Exercise ▸
Transcription, pictures excluded: write out the data below exactly.

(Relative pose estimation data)
[Start of Attachment]

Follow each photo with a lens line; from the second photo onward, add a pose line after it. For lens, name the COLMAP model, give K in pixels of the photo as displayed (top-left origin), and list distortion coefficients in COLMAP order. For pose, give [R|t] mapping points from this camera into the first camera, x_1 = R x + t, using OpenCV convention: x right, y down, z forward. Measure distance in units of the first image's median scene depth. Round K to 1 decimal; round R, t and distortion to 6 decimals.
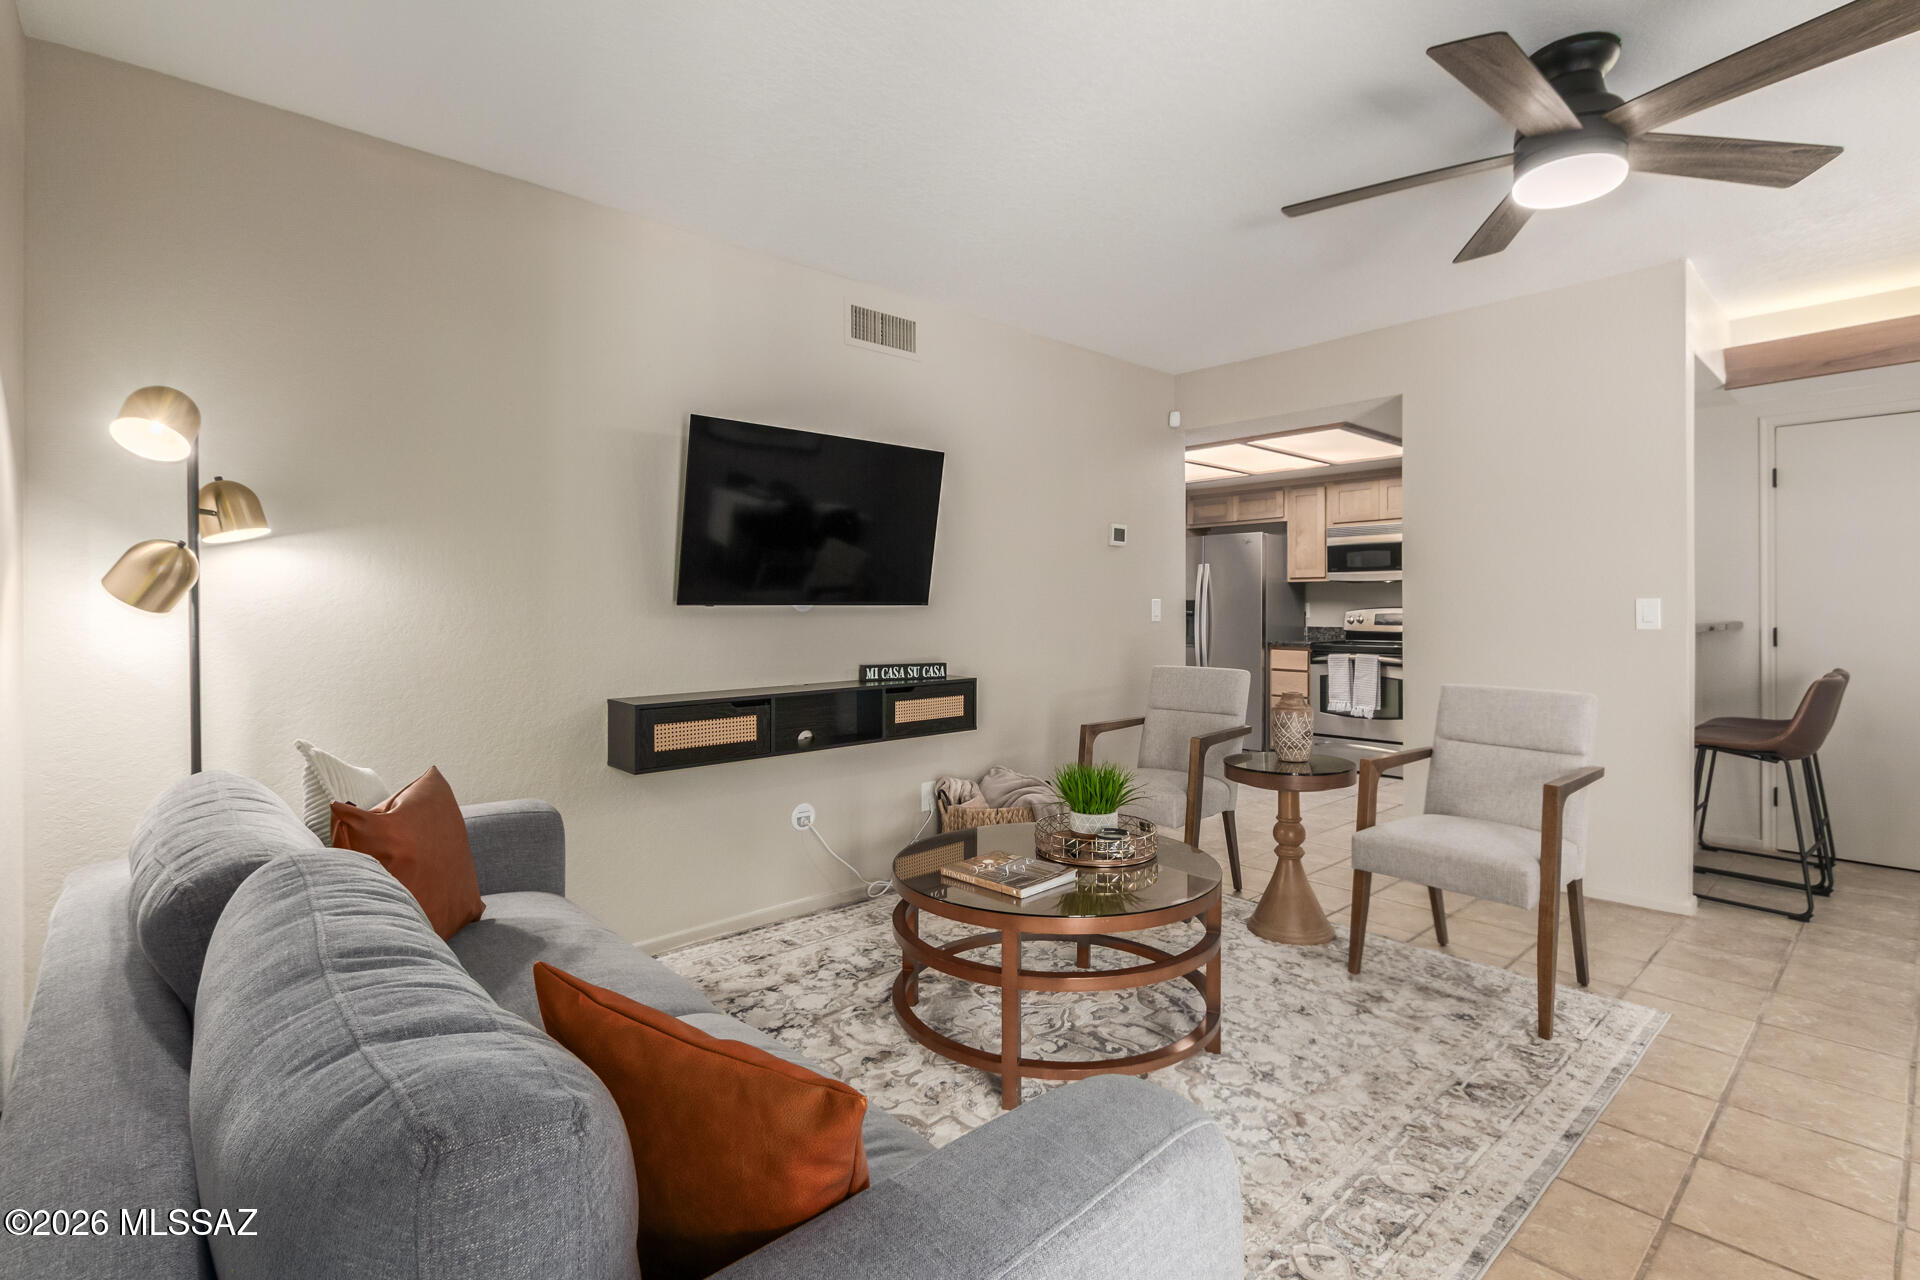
lens RADIAL K [[906.3, 0, 985.0], [0, 906.3, 596.0], [0, 0, 1]] dist [0.010989, -0.001552]
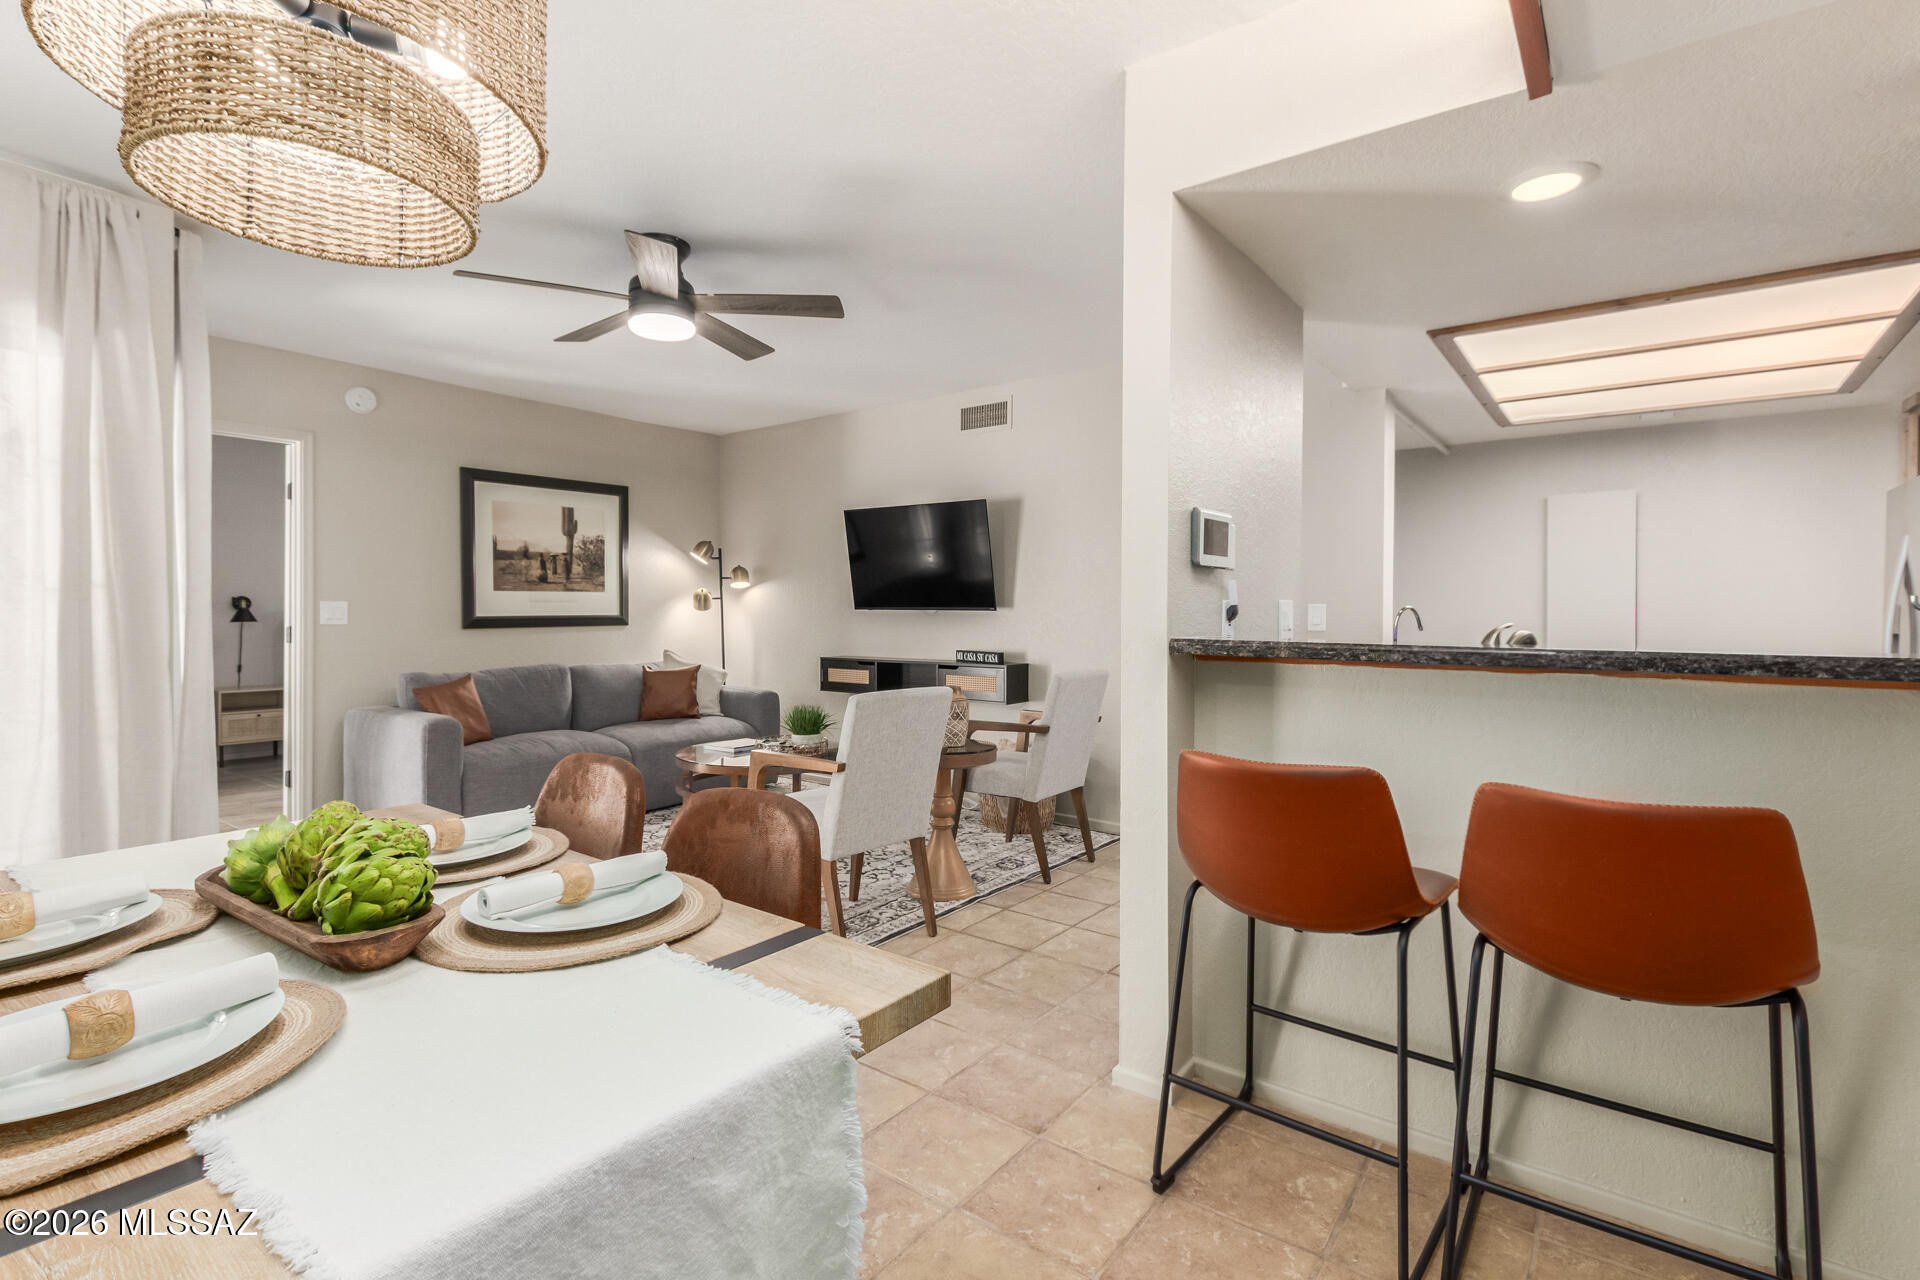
lens RADIAL K [[906.3, 0, 958.8], [0, 906.3, 612.6], [0, 0, 1]] dist [0.010989, -0.001552]
pose [[0.161039, -0.004139, -0.986939, 1.306551], [-0.000316, 0.999991, -0.004245, 0.020702], [0.986948, 0.000996, 0.161036, 0.744878]]
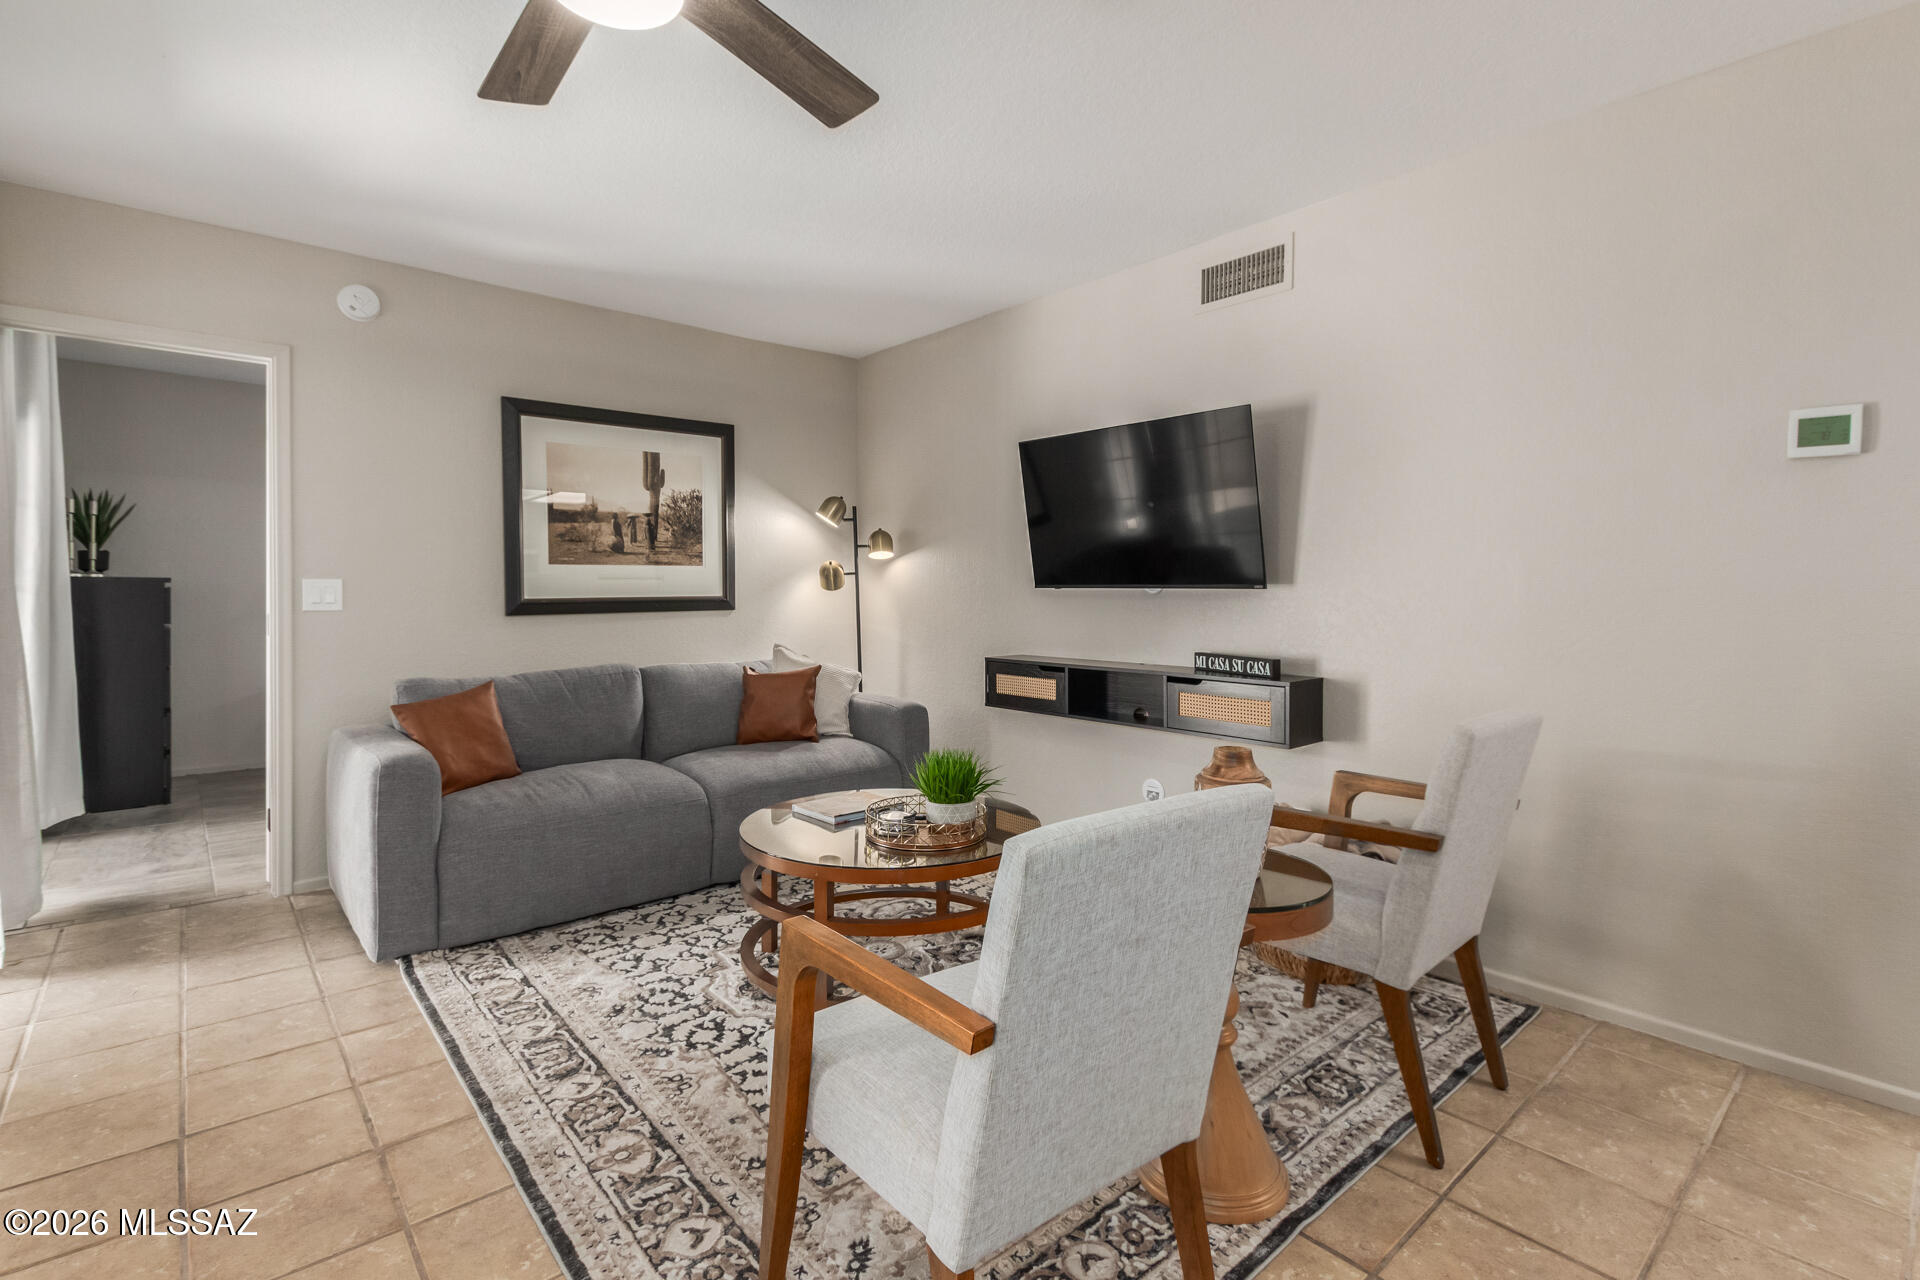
lens RADIAL K [[906.3, 0, 953.1], [0, 906.3, 592.2], [0, 0, 1]] dist [0.010989, -0.001552]
pose [[-0.047840, -0.002849, -0.998851, 0.796868], [0.000565, 0.999996, -0.002879, 0.016445], [0.998855, -0.000702, -0.047838, 0.775280]]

[End of Attachment]

Answer section ▸
Follow each photo with a lens line; from the second photo onward, add a pose line after it. For lens, name the COLMAP model, give K in pixels of the photo as displayed (top-left origin), and list distortion coefficients in COLMAP order. For pose, give [R|t] mapping points from this camera into the first camera, x_1 = R x + t, using OpenCV convention: x right, y down, z forward. Measure distance in units of the first image's median scene depth. Round K to 1 decimal; round R, t and distortion to 6 decimals.
lens RADIAL K [[906.3, 0, 985.0], [0, 906.3, 596.0], [0, 0, 1]] dist [0.010989, -0.001552]
lens RADIAL K [[906.3, 0, 958.8], [0, 906.3, 612.6], [0, 0, 1]] dist [0.010989, -0.001552]
pose [[0.161039, -0.004139, -0.986939, 1.306551], [-0.000316, 0.999991, -0.004245, 0.020702], [0.986948, 0.000996, 0.161036, 0.744878]]
lens RADIAL K [[906.3, 0, 953.1], [0, 906.3, 592.2], [0, 0, 1]] dist [0.010989, -0.001552]
pose [[-0.047840, -0.002849, -0.998851, 0.796868], [0.000565, 0.999996, -0.002879, 0.016445], [0.998855, -0.000702, -0.047838, 0.775280]]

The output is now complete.